Raphael nickte. »Er hat ihm sogar gedroht. Wenn er seine Stiefmutter unglücklich macht, weil er sitzen bleibt …. Dann schmeißt er ihn raus.«
»So ein Idiot!«, knirschte Puder und warf einen schnellen Blick auf Mungo. Doch der hatte seinen Arm um Bonnie gelegt und ließ sich nichts weiter anmerken.
»Hat irgendwer Mathe?«, fragte Ella, als sie wenig später in die Klasse kamen. Sie war das Sprachrohr der Hornissen, einer reinen Mädchengang, die von allen nur »Die Chicas« genannt wurden und deren Lebensziel es war, Germany’s Next Topmodel zu werden. Ihre Mitschüler waren in den Augen der Chicas eine Mischung aus Höhlenmenschen und Lurchen. Und dementsprechend verächtlich fielen ihre Urteile über sie aus. Trotzdem gab es immer wieder Jungen und Mädchen, die sich bei ihnen einschmeicheln wollten.

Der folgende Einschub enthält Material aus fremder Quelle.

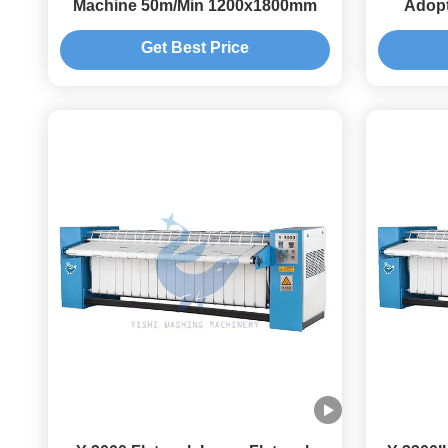
Machine 50m/Min 1200x1800mm
Adopt
Get Best Price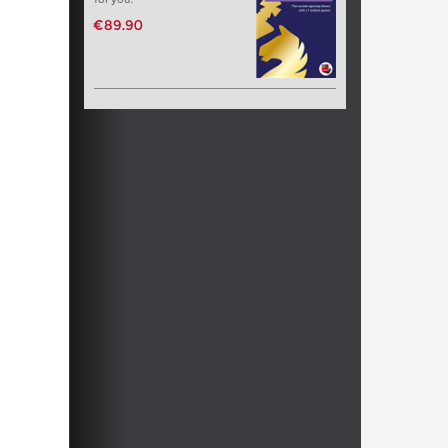
€89.90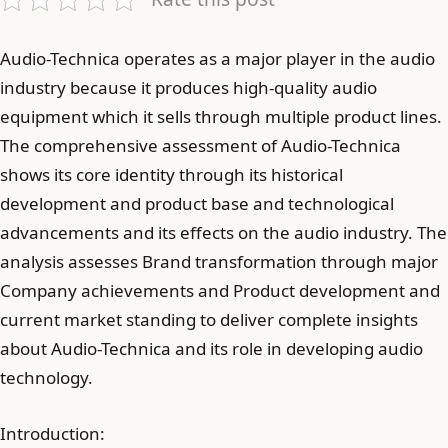
Audio-Technica operates as a major player in the audio
industry because it produces high-quality audio
equipment which it sells through multiple product lines.
The comprehensive assessment of Audio-Technica
shows its core identity through its historical
development and product base and technological
advancements and its effects on the audio industry. The
analysis assesses Brand transformation through major
Company achievements and Product development and
current market standing to deliver complete insights
about Audio-Technica and its role in developing audio
technology.
Introduction: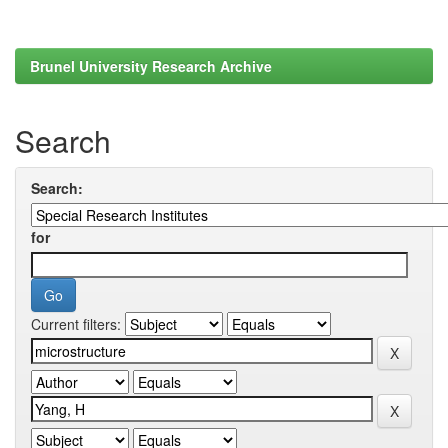
Brunel University Research Archive
Search
Search:
for
Current filters: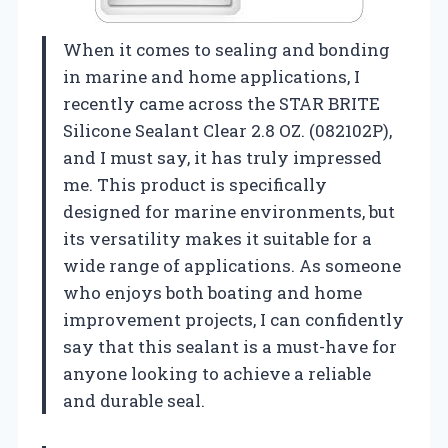
When it comes to sealing and bonding
in marine and home applications, I
recently came across the STAR BRITE
Silicone Sealant Clear 2.8 OZ. (082102P),
and I must say, it has truly impressed
me. This product is specifically
designed for marine environments, but
its versatility makes it suitable for a
wide range of applications. As someone
who enjoys both boating and home
improvement projects, I can confidently
say that this sealant is a must-have for
anyone looking to achieve a reliable
and durable seal.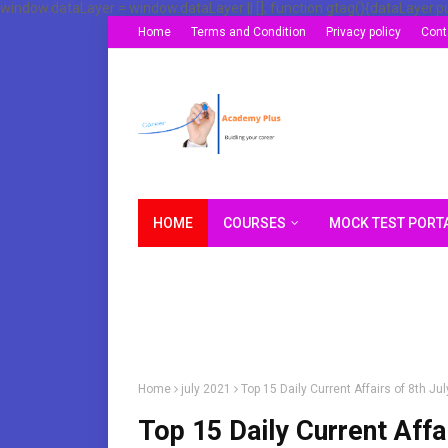
window.dataLayer = window.dataLayer || []; function gtag(){dataLayer.p
Home
Terms and Condition
Privacy policy
Cont
HOME
COURSES
MOCK TEST PORT
Home
july 2021
Top 15 Daily Current Affairs of 8th J
Top 15 Daily Current Affa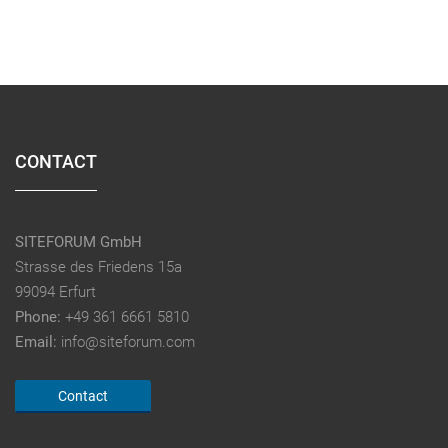
CONTACT
SITEFORUM GmbH
Strasse des Friedens 15a
99094 Erfurt
Phone:
+49 361 6661 5810
Email:
info@siteforum.com
Contact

»Hier, du kannst meine Aufgaben haben!«, bot ihr die unscheinbare Nora an und reichte Ella ihr eigenes Matheheft rüber. Wortlos nahm Ella es in Empfang und legte es vor sich auf den Tisch. Sie machte keinerlei Anstalten, irgendetwas daraus abzuschreiben.
»Äm, aber ich brauche das Heft zurück, wenn Herr Behrends kommt und wir die Ergebnisse vorlesen«, meldete sich Nora noch einmal schüchtern.

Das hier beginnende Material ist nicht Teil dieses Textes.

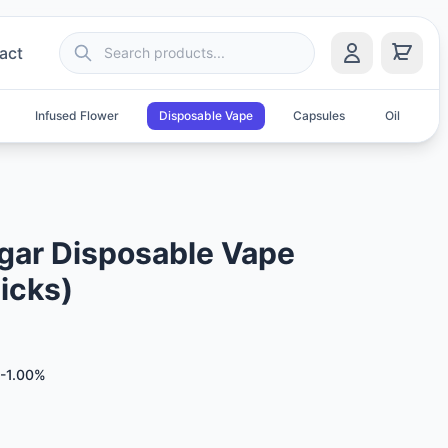
act
Infused Flower
Disposable Vape
Capsules
Oil
S
ar Disposable Vape
icks)
-1.00%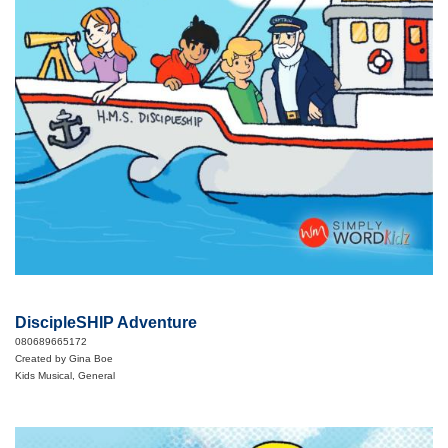
DiscipleSHIP Adventure
080689665172
Created by Gina Boe
Kids Musical, General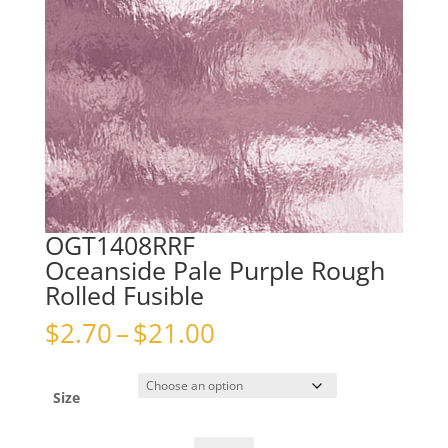
OGT1408RRF
Oceanside Pale Purple Rough
Rolled Fusible
Price
$
2.70
–
$
21.00
range:
$2.70
through
Size
$21.00
OGT1408RRFOceanside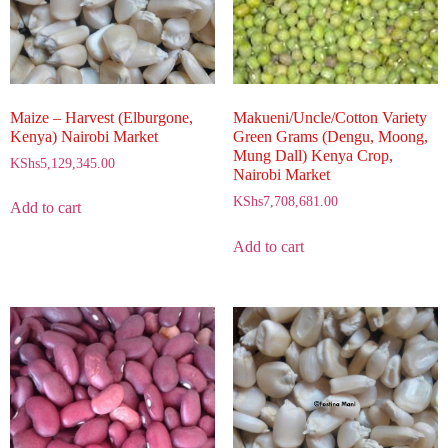
Maize – Harvest (Elburgone,
Makueni/Uncle/Cotton Variety
Kenya) Nairobi Market
Green Grams (Dengu, Moong,
Mung Dall) Kenya Crop,
KShs
5,129,345.00
Nairobi Market
KShs
7,708,681.00
Add to cart
Add to cart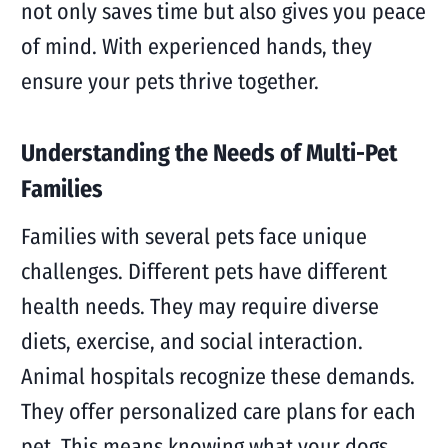
not only saves time but also gives you peace
of mind. With experienced hands, they
ensure your pets thrive together.
Understanding the Needs of Multi-Pet
Families
Families with several pets face unique
challenges. Different pets have different
health needs. They may require diverse
diets, exercise, and social interaction.
Animal hospitals recognize these demands.
They offer personalized care plans for each
pet. This means knowing what your dogs,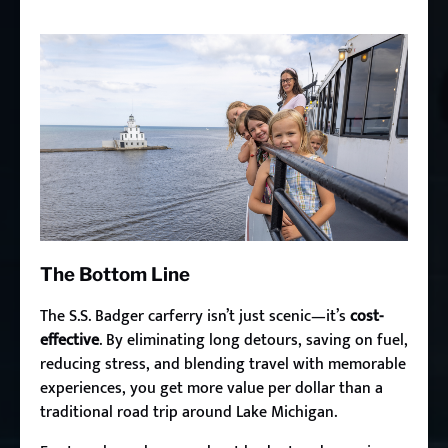
The Bottom Line
The S.S. Badger carferry isn’t just scenic—it’s
cost-
effective
. By eliminating long detours, saving on fuel,
reducing stress, and blending travel with memorable
experiences, you get more value per dollar than a
traditional road trip around Lake Michigan.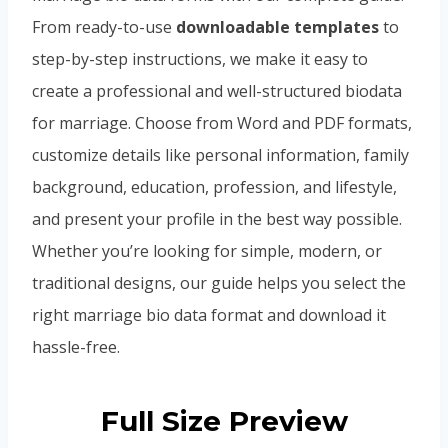
From ready-to-use
downloadable templates
to
step-by-step instructions, we make it easy to
create a professional and well-structured biodata
for marriage. Choose from Word and PDF formats,
customize details like personal information, family
background, education, profession, and lifestyle,
and present your profile in the best way possible.
Whether you’re looking for simple, modern, or
traditional designs, our guide helps you select the
right marriage bio data format and download it
hassle-free.
Full Size Preview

Ella drehte sich zu ihr um und nickte. »Kriegst du.«
Die Tür ging auf, und zur allgemeinen Verwunderung kam nicht Herr Behrends, sondern ein neuer Lehrer herein, den alle nur vom Sehen kannten.

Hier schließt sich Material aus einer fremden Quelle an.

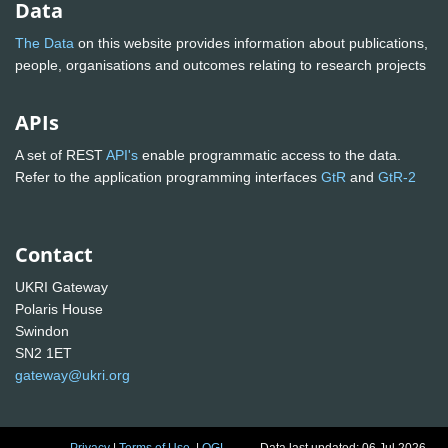
Data
The Data
on this website provides information about publications,
people, organisations and outcomes relating to research projects
APIs
A set of REST
API's
enable programmatic access to the data.
Refer to the application programming interfaces
GtR
and
GtR-2
Contact
UKRI Gateway
Polaris House
Swindon
SN2 1ET
gateway@ukri.org
Privacy
|
Terms of Use
|
OGL
Data last updated: 06 Jul 2026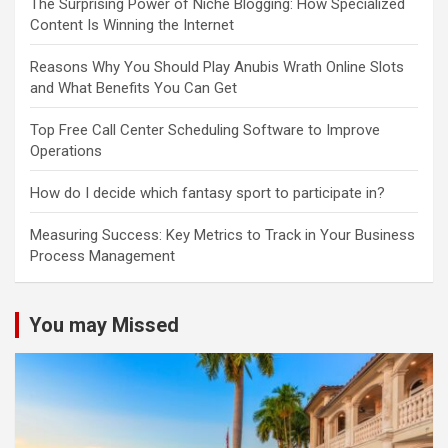
The Surprising Power of Niche Blogging: How Specialized
Content Is Winning the Internet
Reasons Why You Should Play Anubis Wrath Online Slots
and What Benefits You Can Get
Top Free Call Center Scheduling Software to Improve
Operations
How do I decide which fantasy sport to participate in?
Measuring Success: Key Metrics to Track in Your Business
Process Management
You may Missed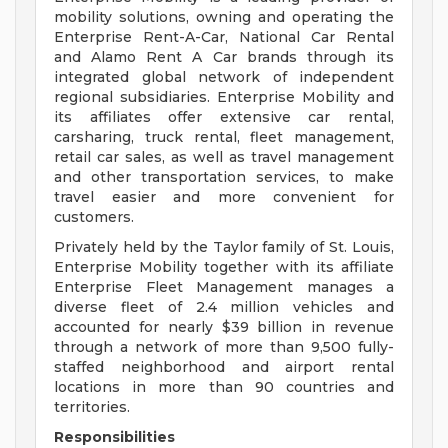
mobility solutions, owning and operating the
Enterprise Rent-A-Car, National Car Rental
and Alamo Rent A Car brands through its
integrated global network of independent
regional subsidiaries. Enterprise Mobility and
its affiliates offer extensive car rental,
carsharing, truck rental, fleet management,
retail car sales, as well as travel management
and other transportation services, to make
travel easier and more convenient for
customers.
Privately held by the Taylor family of St. Louis,
Enterprise Mobility together with its affiliate
Enterprise Fleet Management manages a
diverse fleet of 2.4 million vehicles and
accounted for nearly $39 billion in revenue
through a network of more than 9,500 fully-
staffed neighborhood and airport rental
locations in more than 90 countries and
territories.
Responsibilities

»Guten Morgen! Ich bin Herr Löffler. Die Vertretung von Herrn Behrends«, stellte er sich vor.
Gemurmel setzte ein, und Ellas Hand schnellte in die Luft. »Was ist denn mit Herrn Behrends los?«, fragte sie und schaffte es, ihrer Stimme einen besorgten Klang zu geben.
»Herr Behrends hat einen Bandscheibenvorfall und wird für eine Weile ausfallen«, erklärte Herr Löffler knapp.
»Oooh …«, murmelte die Klasse pflichtschuldig.
Bonnie blinzelte Puder zu. »Kommt er denn vor den Ferien noch einmal in die Klasse?«, fragte sie. »Wegen der Zeugnisse, meine ich.«
Der neue Lehrer sah Bonnie belustigt an. »Nein, das wird er wohl nicht schaffen. Zurzeit sieht es eher nach einer langwierigeren Geschichte aus.« Herr Löffler machte eine Pause. »Aber keine Angst. Eure Mathenoten stehen ja schon fest. Herr Behrends wird mir in den nächsten Tagen sein »Buch der Schrecken« übergeben!« Er lächelte gewinnend in die Runde. »So, und jetzt lasst uns mit dem Vergleichen der Hausaufgaben anfangen.«
Bonnie strahlte Puder an und die lächelte zurück. Besser konnte sich die Sache ja gar nicht entwickeln. Nora wurde hinter ihrem Rücken langsam nervös. »Äm, Ella … Ella … mein Heft«, zischelte sie. Doch Ella hörte sie leider nicht.